Colégios discutem o tema e ensinam alunos a questionar origem dos conteúdos

Matheus Sawaya, 17, estudante do terceiro ano do ensino médio no Colégio Móbile, na zona sul de São Paulo
Matheus Sawaya, 17, estudante do terceiro ano do ensino médio no Colégio Móbile, na zona sul de São Paulo - Keiny Andrade/Folhapress
Ocimara Balmant
São Paulo

A última “fake news” que Matheus Sawaya, 17, teve de desmentir foi há pouco mais de uma semana.
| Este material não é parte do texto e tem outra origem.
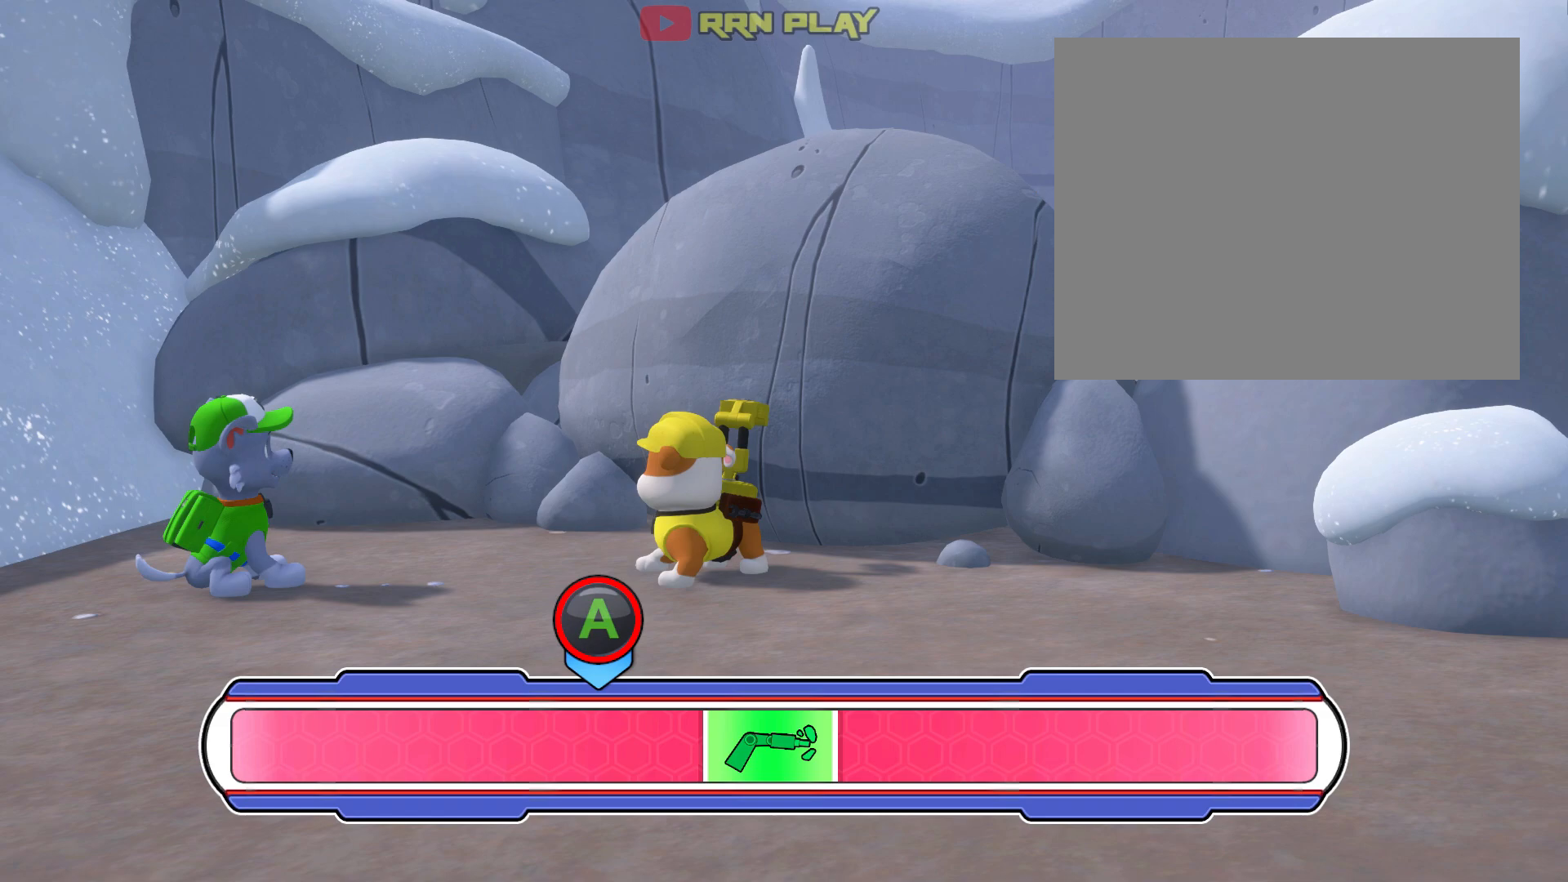
{"buttons": [], "left_stick": "left", "events": [[133, "left_stick", "center"], [183, "A", "up"], [333, "left_stick", "left"]]}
“Recebi no grupo da minha família no WhatsApp a notícia de que o Brasil passaria pelo inverno mais frio do século. Logo depois, vi que não era bem assim”, conta o estudante, já craque em desconfiar do conteúdo que recebe via redes sociais.

Em uma época em que as notícias falsas pipocam nos celulares com alcance e velocidade recordes, os colégios têm colocado o tema no currículo para evitar que os alunos sejam presas fáceis.

“Essa é uma geração que está constantemente conectada às redes sociais, e é também a partir delas que os alunos se informam. É muito pouco usual um estudante acessar as fontes tradicionais de informação, como jornais e revistas. Por isso, está mais suscetível às ‘fake news’”, afirma Gabriele Schumm, professora de produção textual no Colégio Lourenço Castanho. 

No Colégio Móbile, onde Matheus cursa o terceiro ano do ensino médio, o assunto é abordado durante toda esta etapa de ensino. Para ele, o bacana é não somente aprender a identificar as “fake news”, mas, principalmente, “entender as consequências do fenômeno, explorar sua dimensão, como na eleição de Donald Trump nos EUA e, provavelmente, nas eleições do Brasil”.

O aprendizado se dá de forma interdisciplinar e ganha ênfase nas aulas de ética e cidadania, em que os estudantes aprendem a analisar fenômenos geopolíticos a partir de pressupostos científicos. 

Roberto Candelori, que é professor da disciplina, explica que trabalha com atualidades em política nacional e internacional “para que os alunos tenham capacidade crítica de avaliar se são procedentes as notícias que encontram no dia a dia”.

Segundo o professor, quanto maior o repertório do aluno, maior o instrumental para ele perceber o que é uma informação de mentira. “Mas não há garantias de que alguém possa estar imune a notícias falsas”, acrescenta Candelori. 

Além de fugir das “fake news”, o vestibulando também precisa driblar conteúdos de diferentes vieses ideológicos disfarçados como informação —em grande destaque neste momento de polarização política do país.

Cada pessoa enxerga o mundo a partir de uma perspectiva. Cabe ao professor ter a clareza de que não está lá para formar pessoas parecidas com ele, “mas para oferecer possibilidades que ajudem o aluno a fazer as melhores escolhas”, diz a pedagoga Denise Rampazzo da Silva, que forma professores do Instituto Singularidades.

”Isso significa instigar ao exercício crítico e reflexivo.”

 As aulas de história do Colégio Ítaca propõem “a construção de conhecimento a partir dos controversos debates produzidos pela historiografia recente”, diz a professora da disciplina, Cecília Jorquera. Para ela, toda relação pedagógica “é necessariamente democrática, na qual e pela qual se correm riscos, se somam contradições, se estabelecem diálogos. Ao professor, cabe apresentar o leque de possibilidades, autores, referências e provocar o debate.”